Regulations that once protected small affiliates from monopolistic cable operators now give a sizable advantage to large national networks. As a result, cable operators have appealed to the FCC to change the situation. On March 9, only two days after WABC disappeared from Cablevision, the American Cable Association --an industry group for cable operators-- petitioned the FCC asking for some simple fixes to the Retrans laws. They really don't want much: they want the FCC to take an active role in arbitrating retrans disputes and for stations to keep the signal active as long as the broadcaster continues negotiating in "good faith." Most of the nation's cable operators signed this petition, but Comcast was notably absent. Comcast recently acquired NBC Universal and is expected to reap the benefits of retrans fees before long.

Even Massachusetts senator John Kerry has weighed in on the debate in his position as chairman of the Senate Communications Subcommittee. In a letter to FCC chairman Julius Genachowski, Kerry writes, "The result of these flawed incentives is consumer uncertainty, higher prices, and broadcasters using special events as leverage in negotiations."

Broadcasters weighed in with their own letter to the congress claiming that retrans regulations protect local broadcasters. The ball is now in the FCC's court.

Congress and the FCC need to step in before things get any worse. It would be one thing if this battle were happening in an unregulated market.
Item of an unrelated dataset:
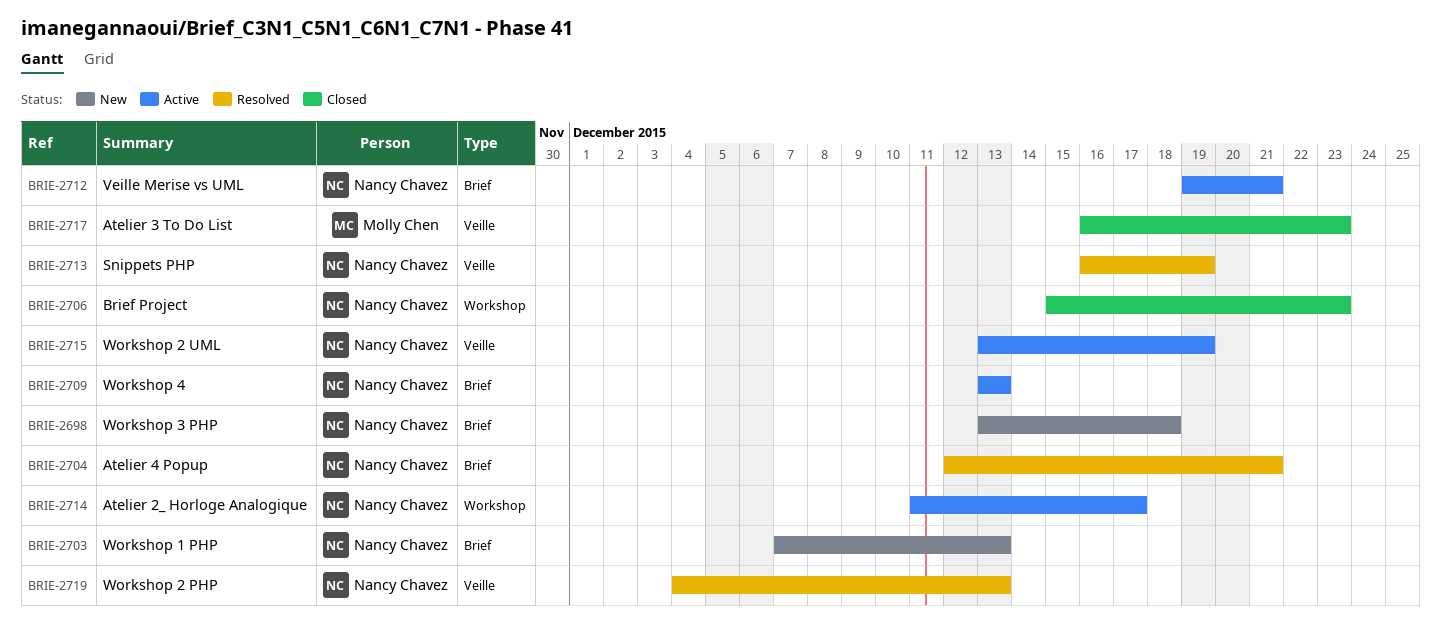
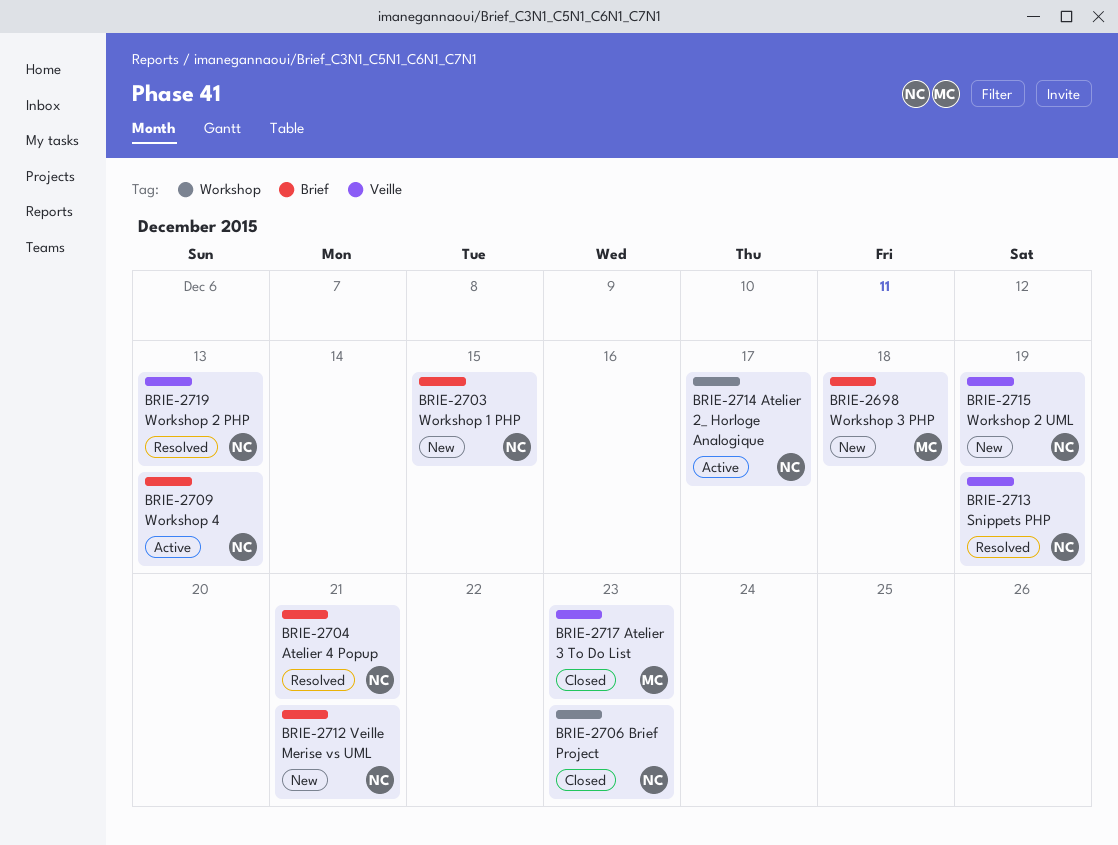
BRIE-2698, owner: Nancy Chavez -> Molly Chen
BRIE-2703, due: Dec 13 -> Dec 15
BRIE-2712, status: Active -> New
BRIE-2715, status: Active -> New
But as it is, regulations made to level the playing field have instead created a minefield. As consumers, we can't trust broadcasters or cable operators to have our best interests at heart. That's why we have elected officials and regulatory agencies.

Must carry and retrans have been around for decades. These battles are happening now because both the broadcasting and cable industries are uncertain about their business models as distribution goes digital. They're trying to remain profitable any way they can. But that's fodder for another installment. As always, let me know what you think in the comments or tweet @shelila.


On March 24, 2010 at 3:38 PM, R Seles said:

I can't help but think the cable/broadcast business models might be made obsolete before they can change it. Look at the Record industry's distribution pipeline and the Postal Service. The technology leap frogged their businesses. What's going to happen when Apple and Google enter the space? Those guys are game changers!